Even though we know many facts about protective effects of vitamin D, 2,5 million people have been confirmed for having vitamin D deficiency. Air pollution, short sun exposure, use of different types of medications and use of sun blockers, poor nutritional intake and sedentary lifestyle are causes of this condition [23]. In our studies we confirmed that lower levels of vitamin D are found in diabetes type 2 population with or without acute coronary syndrome [24,25], autoimmune thyroiditis [26], glaucoma [27] and in recurrent urinary infections in postmenopausal women.
Also, there is a study showing how vitamin D supplementation during conception and pregnancy can improve fertility and gestation in women with Hashimoto thyroiditis [28]. Despite of small number of participants we hope that it can contribute to improve our knowledge of vitamin D important role in these conditions. According to previous studies that investigated vitamin D-regulated intracellular pathways, it is still unknown if vitamin D3 deficiency is caused by its poor intake and reduction of sunlight exposure or is it cellular microenvironment that regulates these pathways causing vitamin D deficiency even though its intake is normal.

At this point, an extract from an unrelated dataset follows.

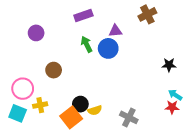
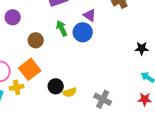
purple triangle: (115, 31) -> (90, 15), turned 40
brown circle: (54, 70) -> (36, 40), moved
red star: (172, 107) -> (145, 99), moved
orange square: (71, 117) -> (30, 69), moved

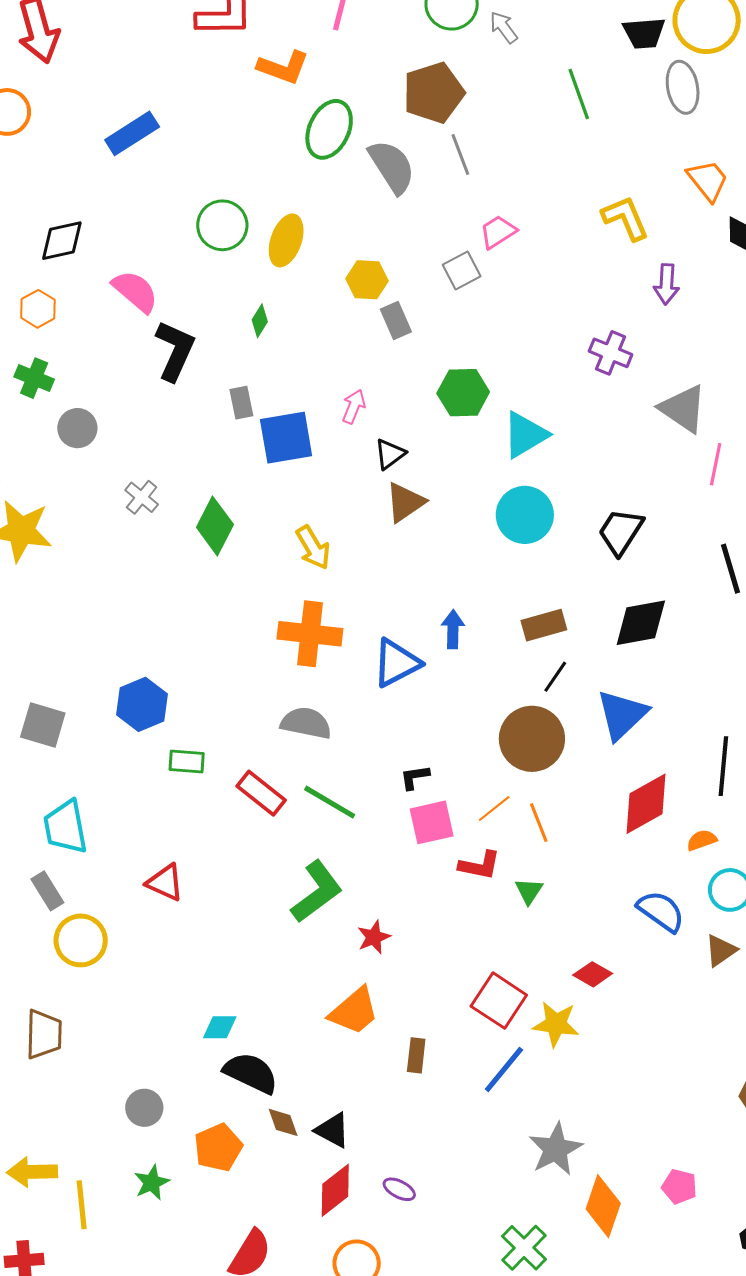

Many previously published studies have limiting factors such as small sample size, inconsistencies in the study protocols, unknown serum levels of vitamin D and unclearly defined objectives of the studies (mostly clinical outcome based studies).
We think that it's important not only to establish vitamin D serum levels in acute event, it would be useful to know its serum levels some weeks before the event occurs. Estimated level of vitamin D is only current states indicator. We still don’t know which serum level is a trigger for cell state change and how long it takes for a certain serum level to cause conformational changes of receptors following changes in protein synthesis. Answers to those questions can be found in the newest intracellular researches including VDR and its molecular mechanism of action at target genes and how vitamin D3-activated VDR modulates the expression of genes at both single gene and also at the level of gene networks [11].
For the detailed assessment of modulation effects of available vitamin D3 metabolites at given serum concentration it is necessary to monitor VDR and RXR intracellular activity on a level of a certain cell function gene activator and repressor [2]. Only randomized controlled trials which will study intrageneric mutations mentioned previously can give us the answer if vitamin D is the main supervisor of intracellular metabolism or is it one of many cofactors. There is a growing number of studies like this showing unexpected results suggesting that vitamin D-regulated pathways are even more complex than we previously thought.